The minority community including Buddhist, Christians and Adibashis in Bangladesh participated in the War of Liberation so that in the newly liberated country we would enjoy equal status and rights along with the majority community. But in practice, the persecution of the Hindus continued like Pakistani days even after independence. The forms of oppression of the religious minorities are manifold.
Constitutionally, The Hindus have been downgraded by introduction of Islam as State religion of Bangladesh;
Economically, they have been crippled through systematic discriminatory laws like Enemy turned Vested Property Act and unequal application of laws and practices;
Politically,The Hindus have been segregated and alienated from the mainstream rather they become stooge of so-called secularism; The great Bengali Hindu race have been made a non-entity in different government institutions including army, police, judicial and administrative and non-government services like Bank and industries; the religious minorities are under threat of conversion i.e. socially, culturally and observing religious rites, they are insecure.

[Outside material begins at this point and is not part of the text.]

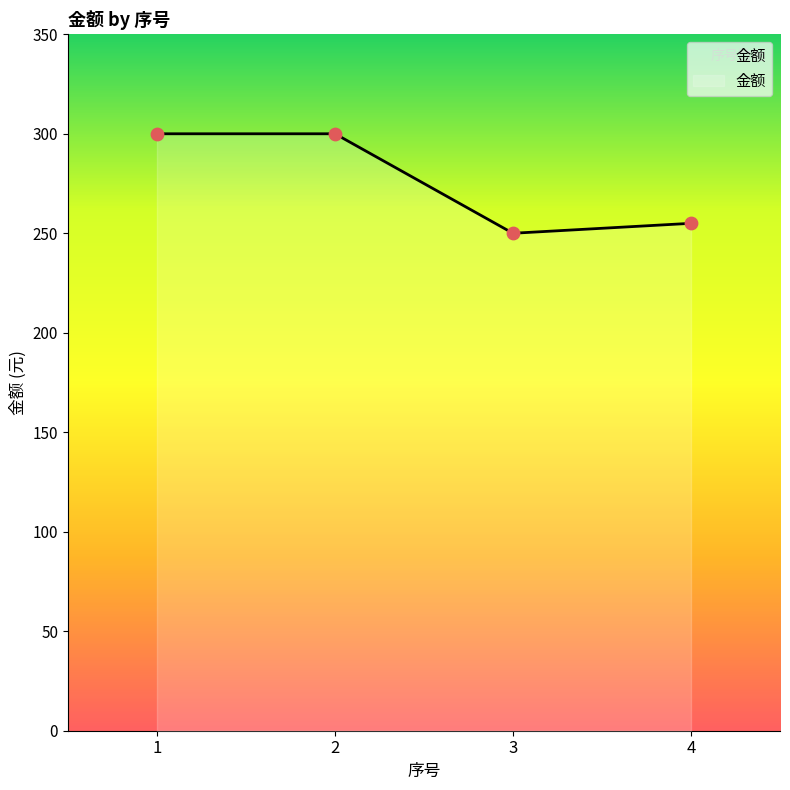

Approximately how many times larger is the value at 2 compared to 4?

1.2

The recent atrocities on minorities in Bangladesh prove their persistent exploitation for the majority’s gains the same way they were discriminated against in the past, academics observed at an international workshop yesterday.
They also criticized the democracy of the majority and recommended its amendments reasoning that minorities are not given due attention in such a system.
“Minorities in Bangladesh become target of pre-electoral violence in a democracy ruled by the majority for political gains as seen in the recent cases in Ramu and Rangamati for instance,” said panel speaker Dr Amena Mohsin, professor of international relations at Dhaka University.
The political blame game of one political party accusing another centering the attack on Ramu Buddhists puts in perspective the kind of politics prevailing in Bangladesh, she told the workshop, “Controversial Democratic Spaces: Land, Environment and Human Rights in Bangladesh”, at DU Senate Bhaban.(DS,18Oct.12)
Many believed that the agony of the Hindus would be over and they would regain their lost honor with the liberation of Bangladesh in December 1971. It was entirely a mistaken notion. By and large, the successive Governments in liberated Bangladesh have followed the same policy as was pursued and practiced by Pakistan towards her Hindu and other minorities. The state turned authoritarian for fifteen years (1975-1990), military dictators ruled the country the initial constitutional commitment was gradually diluted by successive amendments through a martial law ordinance. In a study on minorities and politics of vengeance for over last seven decades, how millions of people have been killed or driven out of their homeland because of difference of religions.
Unless there is a radical change of policies and establishing constitutional equal rights including (for proportional representation in jobs (both civil and army and police) and reserved seats in parliament, municipalities, university syndicates and high court benches) on the part of the present Bangladesh Government towards its Hindu minority, their future is indeed bleak and uncertain. They will, therefore, have to opt one of the options out of the three ( Hindu can embrace Islam, leave the country or commit suicide”). They may abandon their hearths and home in sorrow but in panic.
Who knows what is in the womb of the future?